Accuracy alone no longer defines AI success. Poliks emphasizes that true evaluation measures whether AI achieves concrete business outcomes. Teams thrive when feedback loops link directly to measurable performance, allowing AI to continuously optimize for value.

  • ROI on repeat: Real-time testing in live environments lets teams compare performance, measure results, and refine AI behavior against business metrics. “In the short term, that feedback loop has to be directly correlated to ROI in some real measurable way,” Poliks says.

  • Outcome overseers: Rather than rely on a single generalized oversight system, enterprises deploy discrete evaluators, or “LLM judges,” focused on safety, compliance, tone, or task completion. “AI is really good at specific things. The mistake is building one giant system asked to handle general problems. Right now we’re living in a discrete, task-based AI world,” Poliks notes. Checkpoints allow automatic rewriting, escalation, or halting, increasing reliability and governance measurability.

As AI moves into production, authority and governance gain critical importance. Poliks recommends agile, hands-on governance boards and runtime control structures that empower teams to act quickly and responsibly.

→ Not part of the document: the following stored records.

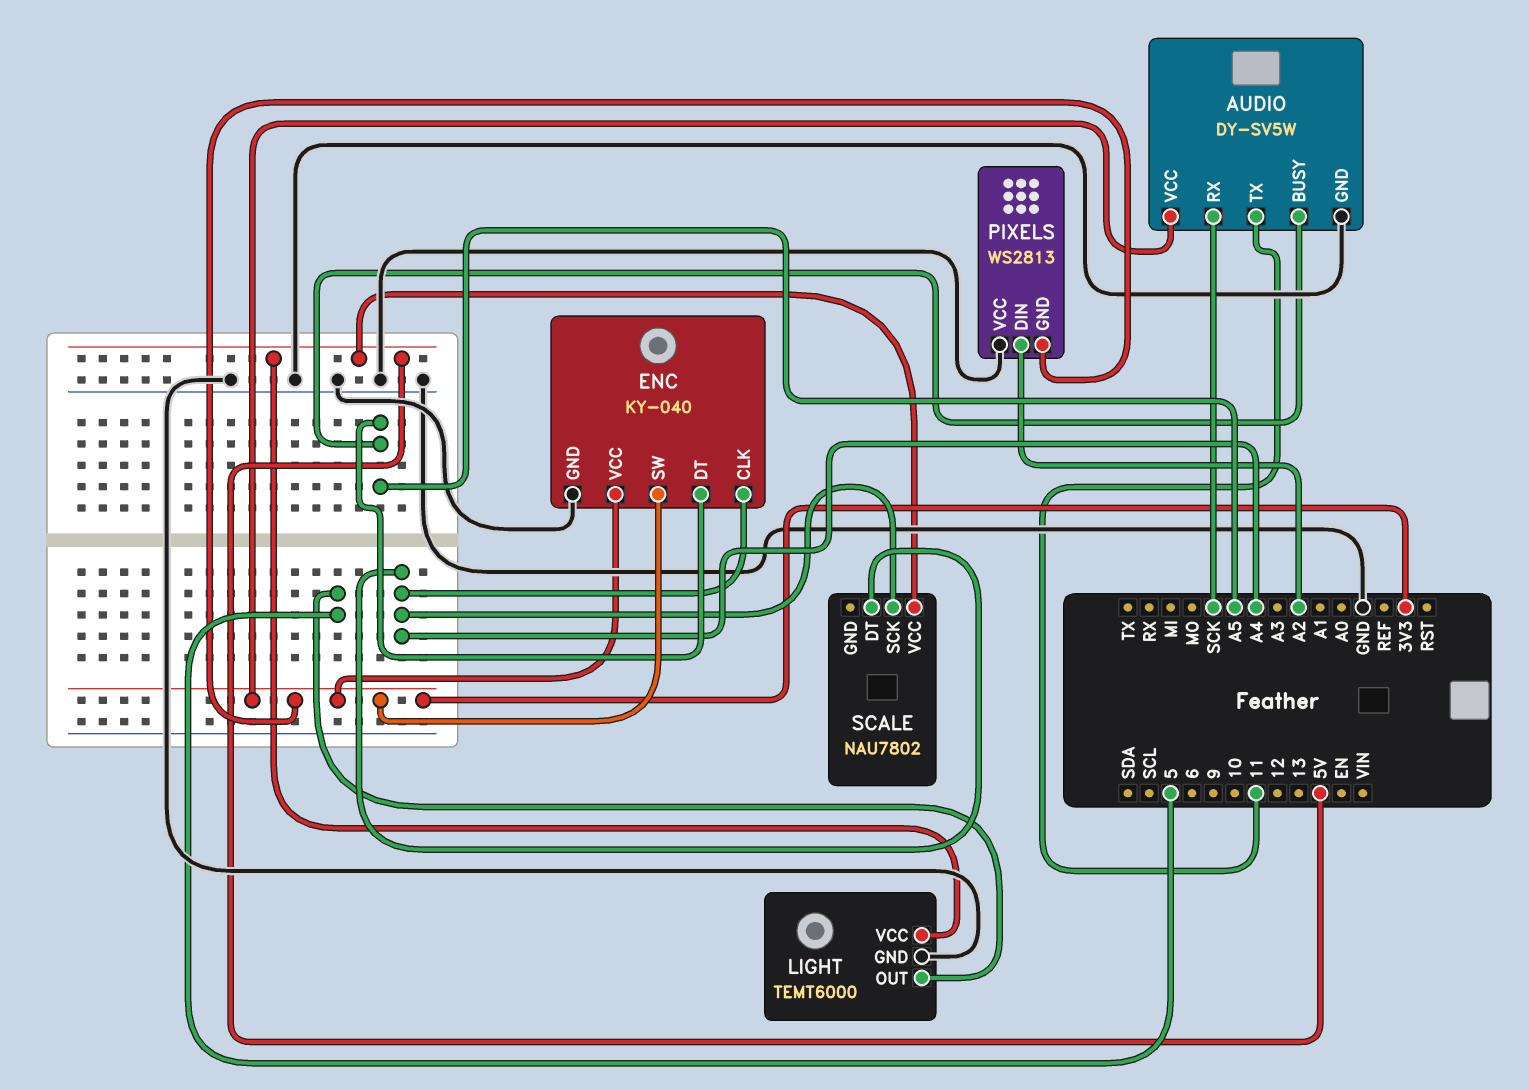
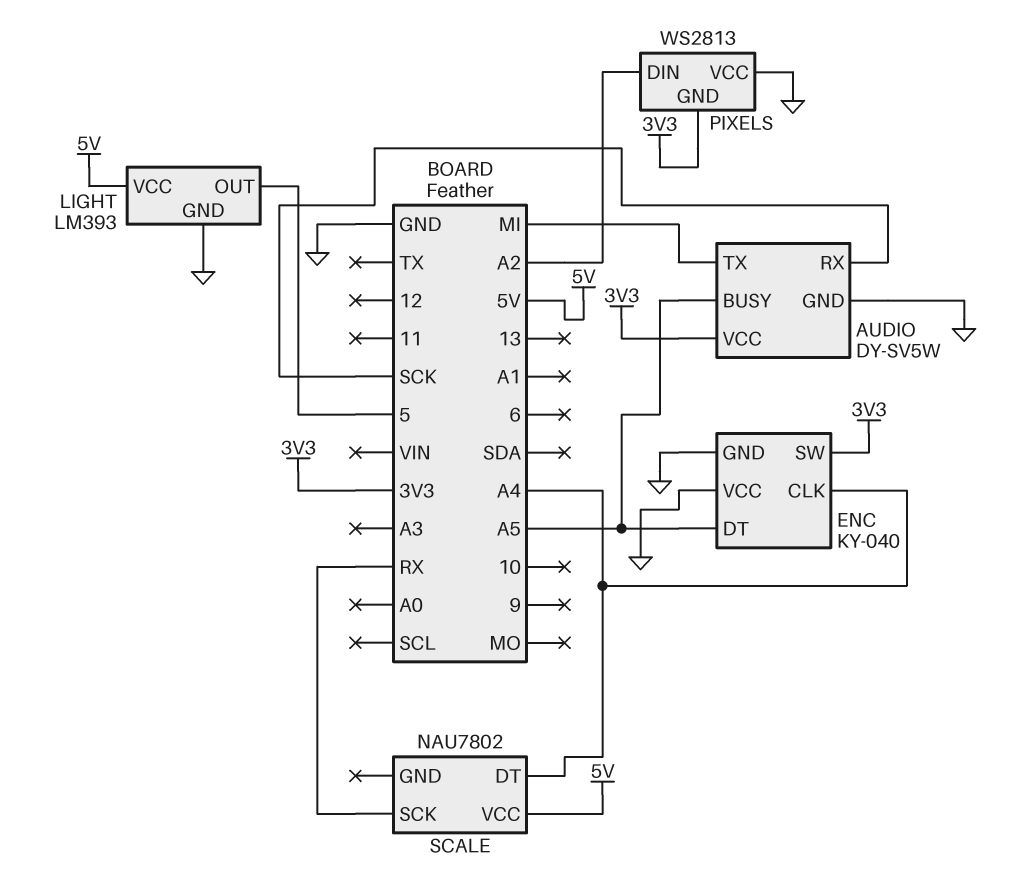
AUDIO pin TX: 11 -> MI
ENC pin VCC: 3V3 -> GND
LIGHT: TEMT6000 -> LM393
SCALE pin SCK: A4 -> RX

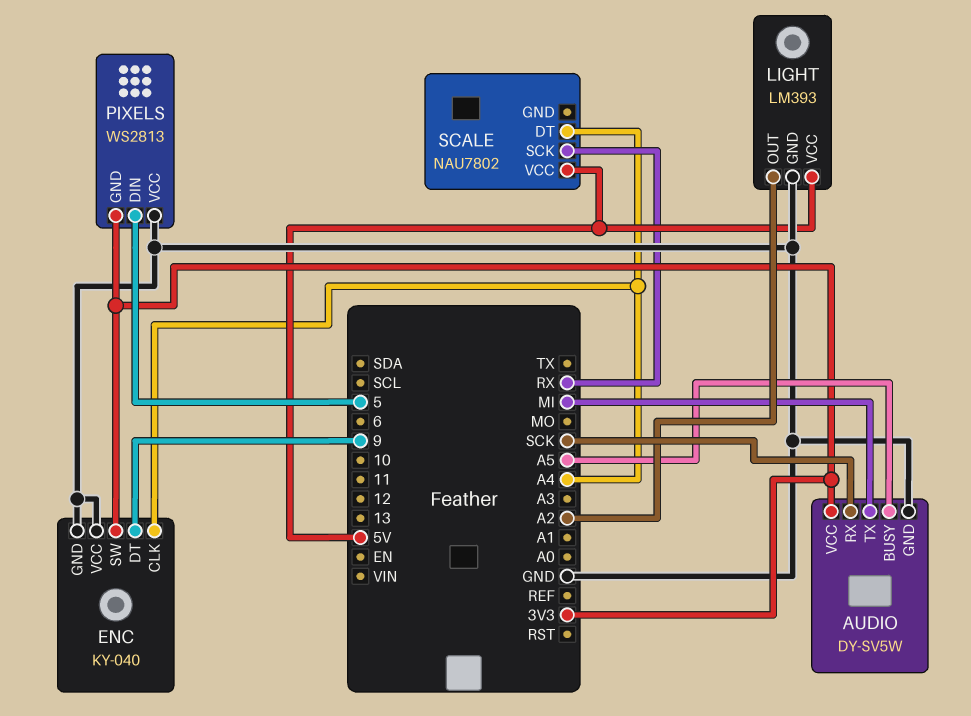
ENC pin DT: A5 -> 9
LIGHT pin OUT: 5 -> A2
PIXELS pin DIN: A2 -> 5

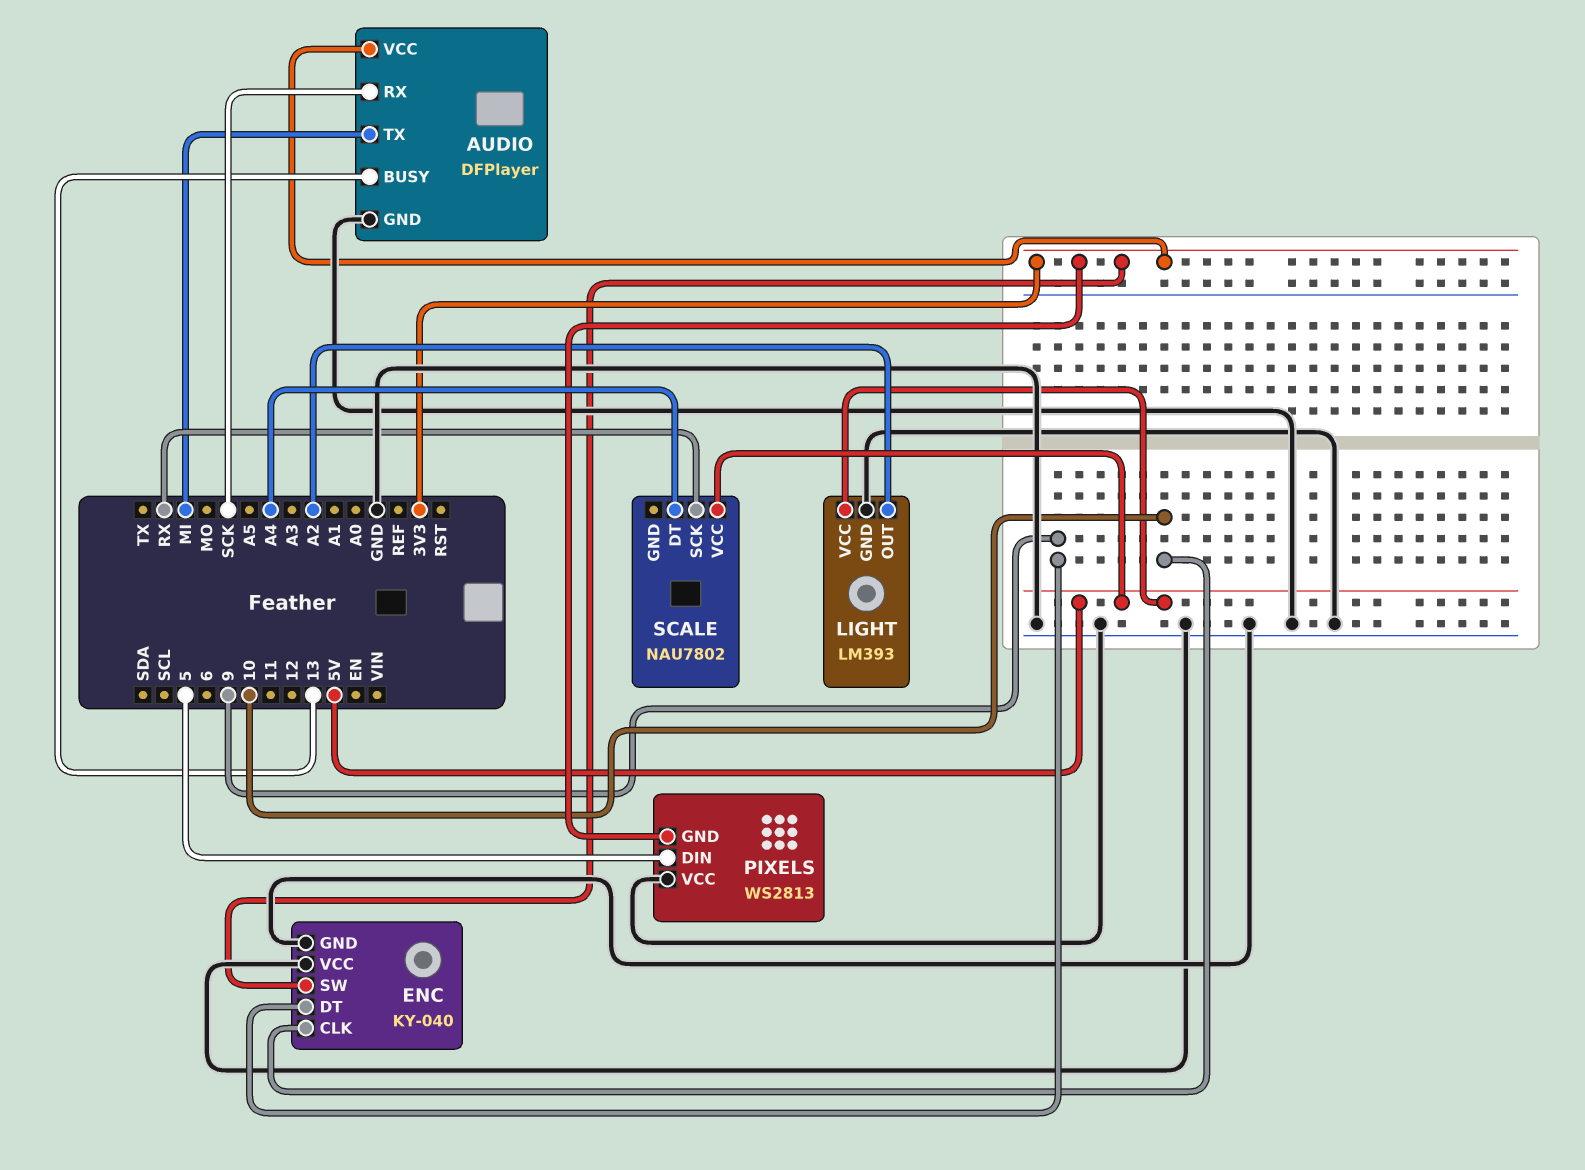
AUDIO: DY-SV5W -> DFPlayer
AUDIO pin BUSY: A5 -> 13
ENC pin CLK: A4 -> 10

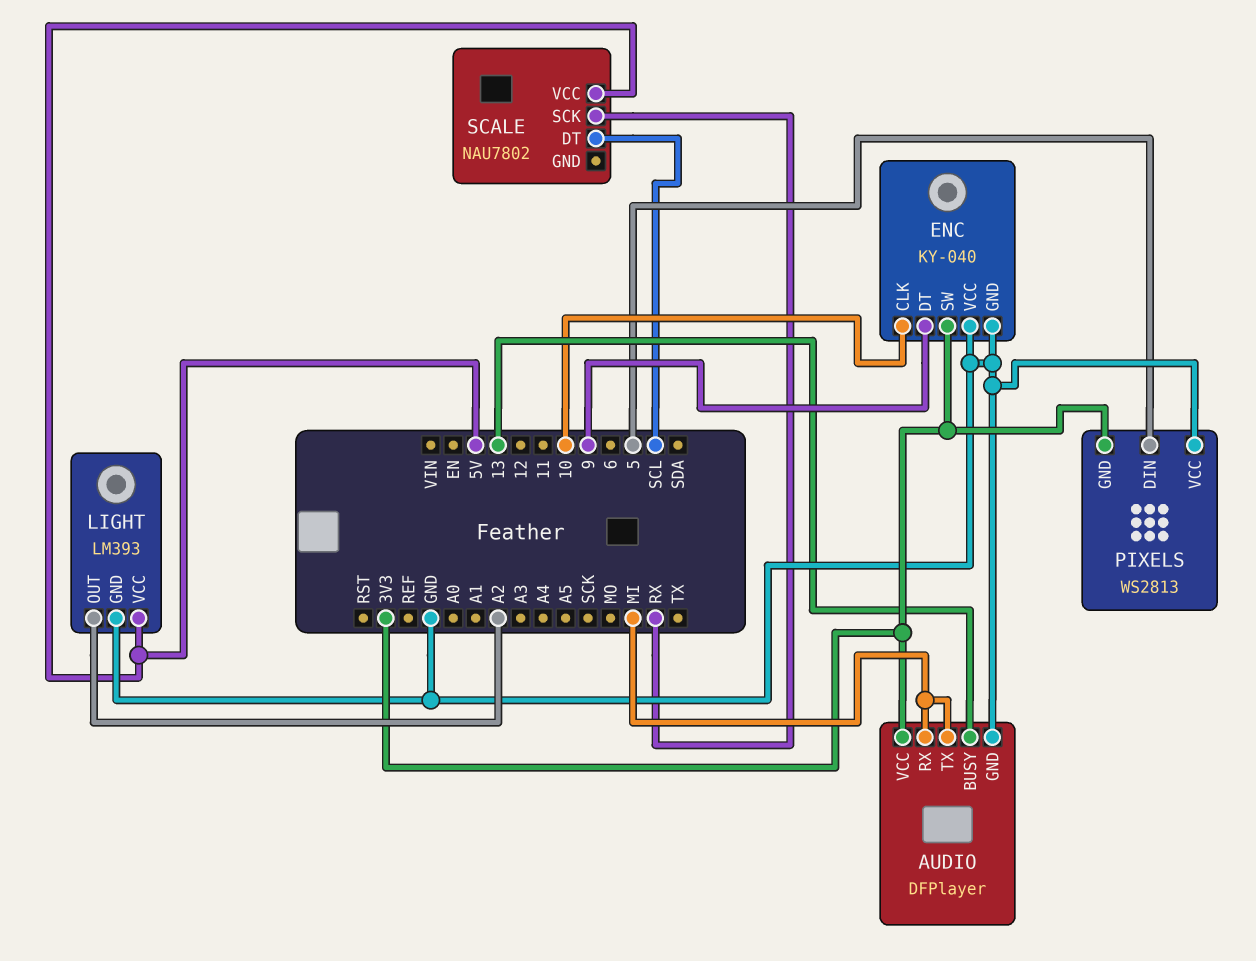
AUDIO pin RX: SCK -> MI
SCALE pin DT: A4 -> SCL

  • Hands on the wheel: Teams closest to the AI should retain authority to intervene. Feature management allows live adjustments without redeployment. “That kind of runtime intervention still belongs to the AI team. There is still a real skills differential between the AI engineer and the conventional engineer,” Poliks says.

  • Policy in practice: Boards must combine legal, leadership, and hands-on technical expertise. Restrictive boards that only say “no” slow progress and limit AI performance. “You wind up in a situation where you are ultimately disempowered to make changes. That’s the easiest way to get a poorly behaving AI system,” Poliks warns. Enabling boards bridge policy and practice, supporting iterative improvement and responsive AI systems.

The gap is widening between organizations that actively build and refine AI and those still shaping strategy. Success comes from hands-on engagement, iterative governance, and embedding supervision directly into AI workflows. “Organizations that actively build, test, and refine AI are now setting the pace for tomorrow’s competitive advantage,” concludes Poliks.